Bilac era o intelectual mais famoso do tempo. Seu perfil parnasiano tornou-se logotipo de uma época. Está em processo de reabilitação como poeta e até mesmo como prosador -recentemente a Companhia das Letras lançou um livro de crônicas que espantou leitores e críticos de hoje. Ano passado, em Paris, estava em companhia de Lygia Fagundes Telles, passávamos em revista nossas preferências, de repente, Lygia abriu a bolsa e dela tirou um soneto de Bilac que anda sempre com ela. Mais tarde me mandou a cópia, que agora anda comigo.
Para ser completo, lembro solidariedade igual em nosso mundo literário: a de José Lins do Rego, que abrigou Graciliano Ramos, mulher e filhos em sua casa, tão logo o romancista de ""Vidas Secas" saiu da prisão devido ao empenho do autor de ""Menino do Engenho".

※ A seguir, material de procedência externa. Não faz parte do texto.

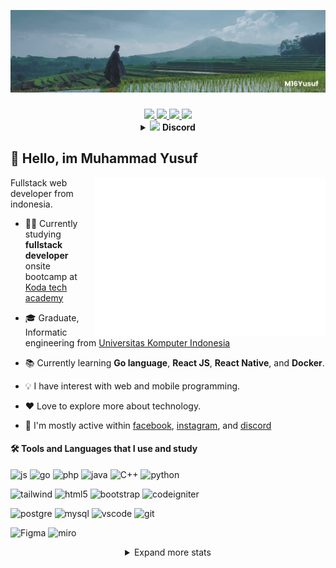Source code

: <!--
**M16Yusuf/M16Yusuf** is a ✨ _special_ ✨ repository because its `README.md` (this file) appears on your GitHub profile. -->

![banner](/img/bannergit-Manglayang.png)

###

<div align="center">
<a href="https://www.linkedin.com/in/m16yusuf/" target="_blank">
<img src="https://img.shields.io/badge/LinkedIn-0077B5?style=for-the-badge&logo=linkedin&logoColor=white" >
</a>

<a href="https://twitter.com/M16Yusuf" target="_blank">
<img src="https://img.shields.io/badge/Twitter-0077b5?style=for-the-badge&logo=Twitter&logoColor=white" >
</a>

<a href="https://www.instagram.com/M16Yusuf/" target="_blank">
<img src="https://img.shields.io/badge/Instagram-E4405F?style=for-the-badge&logo=Instagram&logoColor=white" >
</a>

<a href="https://facebook.com/m16yusuff" target="_blank">
<img src="https://img.shields.io/badge/Facebook-1877F2?style=for-the-badge&logo=facebook&logoColor=white" >
</a>
</div>

<details align="center">
  <summary>
  <img src="https://skillicons.dev/icons?i=discord" width="18px"> 
  <span><b>Discord</b></span>
  </summary>

<a href="https://discord.com/users/315664173021528068"> 
<img src="https://lanyard.cnrad.dev/api/315664173021528068?hideBadges=false&idleMessage=currently%20offline%20..."  align="center">
</a>

</details>

## :wave: Hello, im Muhammad Yusuf

<img src="/metrics.plugin.isocalendar.svg" align="right" width="370px">

Fullstack web developer from indonesia.

- 🧑‍💻 Currently studying **fullstack developer** onsite bootcamp at [Koda tech academy](https://www.instagram.com/kodacademy.id/)

- 🎓 Graduate, Informatic engineering from [Universitas Komputer Indonesia](https://unikom.ac.id/)

- 📚 Currently learning **Go language**, **React JS**, **React Native**, and **Docker**.

- 💡 I have interest with web and mobile programming.

- ❤️ Love to explore more about technology.

- 💬 I'm mostly active within [facebook](https://facebook.com/m16yusuff), [instagram](https://www.instagram.com/M16Yusuf/), and [discord](https://discord.com/users/315664173021528068)

#### 🛠️ Tools and Languages that I use and study

<!-- <img src="https://skillicons.dev/icons?i=js,go,git,kubernetes,docker,c,vim" /> -->

![js](https://img.shields.io/badge/JavaScript-323330?style=for-the-badge&logo=javascript&logoColor=F7DF1E) ![go](https://img.shields.io/badge/Go-00ADD8?style=for-the-badge&logo=go&logoColor=white) ![php](https://img.shields.io/badge/PHP-777BB4?style=for-the-badge&logo=php&logoColor=white) ![java](https://img.shields.io/badge/Java-ED8B00?style=for-the-badge&logo=java&logoColor=white) ![C++](https://img.shields.io/badge/C%2B%2B-00599C?style=for-the-badge&logo=c%2B%2B&logoColor=white) ![python](https://img.shields.io/badge/Python-FFD43B?style=for-the-badge&logo=python&logoColor=blue)

![tailwind](https://img.shields.io/badge/Tailwind_CSS-38B2AC?style=for-the-badge&logo=tailwind-css&logoColor=white) ![html5](https://img.shields.io/badge/HTML5-E34F26?style=for-the-badge&logo=html5&logoColor=white) ![bootstrap](https://img.shields.io/badge/Bootstrap-563D7C?style=for-the-badge&logo=bootstrap&logoColor=white) ![codeigniter](https://img.shields.io/badge/Codeigniter-EF4223?style=for-the-badge&logo=codeigniter&logoColor=white)

![postgre](https://img.shields.io/badge/PostgreSQL-316192?style=for-the-badge&logo=postgresql&logoColor=white) ![mysql](https://img.shields.io/badge/MySQL-005C84?style=for-the-badge&logo=mysql&logoColor=white) ![vscode](https://img.shields.io/badge/-VSCode-007ACC?style=for-the-badge&logo=visual-studio-code&logoColor=white) ![git](https://img.shields.io/badge/-Git-F05032?style=for-the-badge&logo=git&logoColor=white)

![Figma](https://img.shields.io/badge/-Figma-F24E1E?style=for-the-badge&logo=figma&logoColor=white) ![miro](https://img.shields.io/badge/-Miro-FFD02F?style=for-the-badge&logo=miro&logoColor=white)

<details align="center">
  <summary>
      Expand more stats 
  </summary>

<a href="https://open.spotify.com/user/317neqyhvguhqivgdisjf5rvzgia"> <img src="https://spotify-recently-played-readme.vercel.app/api?user=317neqyhvguhqivgdisjf5rvzgia&count=5" alt="Spotify recently played"  /> </a>

</details>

No caso de Bilac, o gesto de Coelho Neto envolveu bem mais do que o lado material da solidariedade. Ele não precisava escrever aqueles contos encomendados, tinha público certo e prestígio crítico firmado e confirmado. Ao ser agredido fisicamente pelos modernistas, na famosa sessão da Academia, ele ficou pulando no plenário, declarando-se o último helênico. Ridículo -mas comovente em sua grandeza humana.